Happy New Year
Because of a dream last night, I woke up with a revelation.
Though we felt miles apart, perhaps the knowledge levels of my fellow middle school students and I wasn't actually that far apart.
In gym class, we'd play various sports, like baseball (or softball or t-ball or kickball...). The rules were never explained in class. "Just do what everyone else does." There were 3 to 5 students who magically possessed the knowledge of the rules. They wouldn't tell you what the rules were, only if you broke them.
I broke those rules ALL THE TIME. The biggest reason that I sucked at sports, at gym class, was because I kept breaking rules. (This sucking reasoning is closely followed by my poor coordination, but that's not the point.) "You're out. You can't drop the bat that way." (I still, to this day, don't know the proper way to place a bat down after hitting the ball.) "You're out because Joe was stealing second and you were on second and didn't make it to third in time." (I didn't even know what stealing a base was, but stealing is a word that means a very bad action, so I wouldn't have wanted to do it. Plus, did it ever occur to Joe that this was going to backfire? There's no way I would have known I had to run. And even if I did know, there's no way I was going to make it. Why did he think I would? Did he think that through, or was he just trying to get his own teammate "out" because it somehow made him look better? Why is that? I really don't know.)
But then there was English class. I seemed to know a lot of "rules" that hadn't been taught. I read a lot of books, and learned grammar as a result. Joe didn't read a lot of books, he was busy with Little League and such.
Is it possible that we were equal in our knowledge levels, but that he was being taught rules of a sport while I was learning the rules of language? Yet we each felt superior to the other because we knew so much about something that the other did not.

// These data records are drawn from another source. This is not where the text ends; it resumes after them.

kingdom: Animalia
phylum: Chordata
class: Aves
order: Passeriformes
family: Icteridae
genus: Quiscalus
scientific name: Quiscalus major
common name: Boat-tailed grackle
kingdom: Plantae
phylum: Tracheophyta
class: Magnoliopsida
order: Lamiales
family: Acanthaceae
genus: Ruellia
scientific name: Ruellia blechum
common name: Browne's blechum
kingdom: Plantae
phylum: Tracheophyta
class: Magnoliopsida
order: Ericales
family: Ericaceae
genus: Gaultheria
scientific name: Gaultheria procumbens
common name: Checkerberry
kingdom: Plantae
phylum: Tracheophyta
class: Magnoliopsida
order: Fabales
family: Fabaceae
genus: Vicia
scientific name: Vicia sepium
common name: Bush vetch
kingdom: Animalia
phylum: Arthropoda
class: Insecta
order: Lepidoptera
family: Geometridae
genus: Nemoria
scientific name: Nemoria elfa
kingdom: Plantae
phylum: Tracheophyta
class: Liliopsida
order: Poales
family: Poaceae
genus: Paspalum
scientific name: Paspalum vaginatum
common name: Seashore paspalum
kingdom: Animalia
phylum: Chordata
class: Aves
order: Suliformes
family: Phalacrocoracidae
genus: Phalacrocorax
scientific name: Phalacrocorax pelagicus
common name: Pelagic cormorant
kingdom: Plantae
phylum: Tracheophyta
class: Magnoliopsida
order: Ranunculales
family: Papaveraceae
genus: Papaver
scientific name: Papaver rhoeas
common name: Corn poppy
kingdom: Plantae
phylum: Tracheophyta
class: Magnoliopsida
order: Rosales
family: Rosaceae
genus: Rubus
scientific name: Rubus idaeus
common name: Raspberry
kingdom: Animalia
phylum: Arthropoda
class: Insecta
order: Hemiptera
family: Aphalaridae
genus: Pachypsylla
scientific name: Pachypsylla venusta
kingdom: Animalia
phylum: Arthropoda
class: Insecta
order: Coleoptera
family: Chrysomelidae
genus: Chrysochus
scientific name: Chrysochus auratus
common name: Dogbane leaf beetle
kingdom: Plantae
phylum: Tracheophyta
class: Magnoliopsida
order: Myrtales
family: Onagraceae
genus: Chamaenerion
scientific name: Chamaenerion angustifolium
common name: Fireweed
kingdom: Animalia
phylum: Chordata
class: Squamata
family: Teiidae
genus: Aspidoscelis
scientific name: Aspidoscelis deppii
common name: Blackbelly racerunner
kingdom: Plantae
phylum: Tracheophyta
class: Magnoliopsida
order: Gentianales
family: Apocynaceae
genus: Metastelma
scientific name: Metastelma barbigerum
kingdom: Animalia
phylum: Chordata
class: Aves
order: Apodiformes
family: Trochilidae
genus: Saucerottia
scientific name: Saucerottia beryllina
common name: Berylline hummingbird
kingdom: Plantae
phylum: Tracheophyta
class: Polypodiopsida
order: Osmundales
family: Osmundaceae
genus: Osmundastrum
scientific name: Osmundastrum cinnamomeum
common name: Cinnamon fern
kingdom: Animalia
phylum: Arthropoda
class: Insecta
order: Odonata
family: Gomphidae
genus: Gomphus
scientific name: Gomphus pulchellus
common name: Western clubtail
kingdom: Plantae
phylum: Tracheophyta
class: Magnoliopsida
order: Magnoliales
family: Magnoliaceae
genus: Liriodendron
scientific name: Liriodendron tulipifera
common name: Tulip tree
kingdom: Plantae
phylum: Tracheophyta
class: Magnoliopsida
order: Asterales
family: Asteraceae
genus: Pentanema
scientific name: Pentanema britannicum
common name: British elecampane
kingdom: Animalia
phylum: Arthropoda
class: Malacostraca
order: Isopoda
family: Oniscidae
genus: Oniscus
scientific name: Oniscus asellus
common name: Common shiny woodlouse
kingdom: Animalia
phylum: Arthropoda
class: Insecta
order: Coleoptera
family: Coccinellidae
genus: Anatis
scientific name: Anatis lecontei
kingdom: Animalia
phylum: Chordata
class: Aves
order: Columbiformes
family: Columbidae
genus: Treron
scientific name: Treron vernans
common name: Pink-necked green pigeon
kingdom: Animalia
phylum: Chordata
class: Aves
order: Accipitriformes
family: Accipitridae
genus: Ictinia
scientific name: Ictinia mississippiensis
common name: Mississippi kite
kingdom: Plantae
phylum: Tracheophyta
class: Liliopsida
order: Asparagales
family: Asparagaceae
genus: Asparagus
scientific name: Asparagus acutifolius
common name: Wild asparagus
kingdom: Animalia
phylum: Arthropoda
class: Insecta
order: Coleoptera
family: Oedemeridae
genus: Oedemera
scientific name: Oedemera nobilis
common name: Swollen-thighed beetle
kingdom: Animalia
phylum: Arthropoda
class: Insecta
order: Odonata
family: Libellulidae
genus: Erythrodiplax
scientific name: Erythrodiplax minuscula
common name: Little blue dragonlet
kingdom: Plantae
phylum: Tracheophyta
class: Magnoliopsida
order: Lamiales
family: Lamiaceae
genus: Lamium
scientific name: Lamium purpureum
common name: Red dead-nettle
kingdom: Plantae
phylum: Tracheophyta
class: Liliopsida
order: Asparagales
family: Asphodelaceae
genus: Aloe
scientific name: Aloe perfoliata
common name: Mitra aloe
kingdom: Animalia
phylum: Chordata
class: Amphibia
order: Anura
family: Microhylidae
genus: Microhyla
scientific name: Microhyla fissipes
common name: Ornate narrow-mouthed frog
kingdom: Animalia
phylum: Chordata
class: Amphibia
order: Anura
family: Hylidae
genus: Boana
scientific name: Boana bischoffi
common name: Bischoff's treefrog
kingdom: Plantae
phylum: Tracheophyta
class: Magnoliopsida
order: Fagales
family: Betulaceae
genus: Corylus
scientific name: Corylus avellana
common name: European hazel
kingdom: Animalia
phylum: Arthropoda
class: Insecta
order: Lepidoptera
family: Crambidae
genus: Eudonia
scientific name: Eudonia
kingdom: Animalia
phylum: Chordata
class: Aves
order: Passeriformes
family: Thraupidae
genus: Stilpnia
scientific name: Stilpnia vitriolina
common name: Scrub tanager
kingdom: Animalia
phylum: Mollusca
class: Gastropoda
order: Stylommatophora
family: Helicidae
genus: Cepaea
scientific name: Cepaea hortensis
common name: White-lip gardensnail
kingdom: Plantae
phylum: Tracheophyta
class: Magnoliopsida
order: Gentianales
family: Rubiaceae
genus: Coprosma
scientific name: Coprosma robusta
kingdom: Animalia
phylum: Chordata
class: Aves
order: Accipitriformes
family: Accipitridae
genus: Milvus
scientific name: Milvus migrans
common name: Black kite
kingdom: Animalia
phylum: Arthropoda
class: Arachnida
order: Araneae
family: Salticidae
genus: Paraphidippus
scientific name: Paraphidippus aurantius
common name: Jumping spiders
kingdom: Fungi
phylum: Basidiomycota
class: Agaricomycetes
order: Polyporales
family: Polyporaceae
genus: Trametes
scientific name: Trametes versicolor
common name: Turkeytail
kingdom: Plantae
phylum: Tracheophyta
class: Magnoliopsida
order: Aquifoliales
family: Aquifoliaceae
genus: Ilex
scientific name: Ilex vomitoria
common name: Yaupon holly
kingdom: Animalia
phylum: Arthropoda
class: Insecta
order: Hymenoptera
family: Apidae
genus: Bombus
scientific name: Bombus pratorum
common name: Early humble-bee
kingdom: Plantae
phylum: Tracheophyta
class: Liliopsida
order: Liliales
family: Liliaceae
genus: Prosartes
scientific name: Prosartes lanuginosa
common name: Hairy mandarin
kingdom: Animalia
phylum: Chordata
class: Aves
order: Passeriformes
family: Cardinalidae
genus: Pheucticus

What might life have been like if we took the time to help each other? If we had both acknowledged that we excelled in different areas, and then tried to help each other? Except that's NOT how the world works. So when we had to do group work, I carried my "team." I did the lion's share so that I wouldn't fail, and they benefited with a higher grade. When we played baseball, Joe did the lion's share so our team would win and (I suppose) I benefited by being on a winning team. (This didn't alter my gym grade, so I don't understand the benefit to me one way or the other, but I'll assume there was supposed to be one.) We each walked away from those experiences with almost no knowledge gained. Joe wasn't really better at English class, I wasn't really better at Gym class.
Is this also how our government is set up?
Could the wealthy person at the BIG CHAIR be teaching people how to do better financially, while those people also taught him or others how to do whatever they happen to be good at? But, instead, is that person "stealing second" without a thought about the person on third, trying to win some game while not caring if his own teammates are "out" because of it? And even if the team doesn't win, does he feel like he did a good job because he tried to win a team game by himself? Is he doing all the group work to get an A, not caring if no one else in the group learns anything, thinking they should just be glad to have an A for a change?
What if we really did help each other? Not just what we perceive as help ("You were on a winning team, weren't you?" "You got an A, didn't you?"), but actually sharing our knowledge to elevate each other. It's a New Year. Maybe new thinking is in order.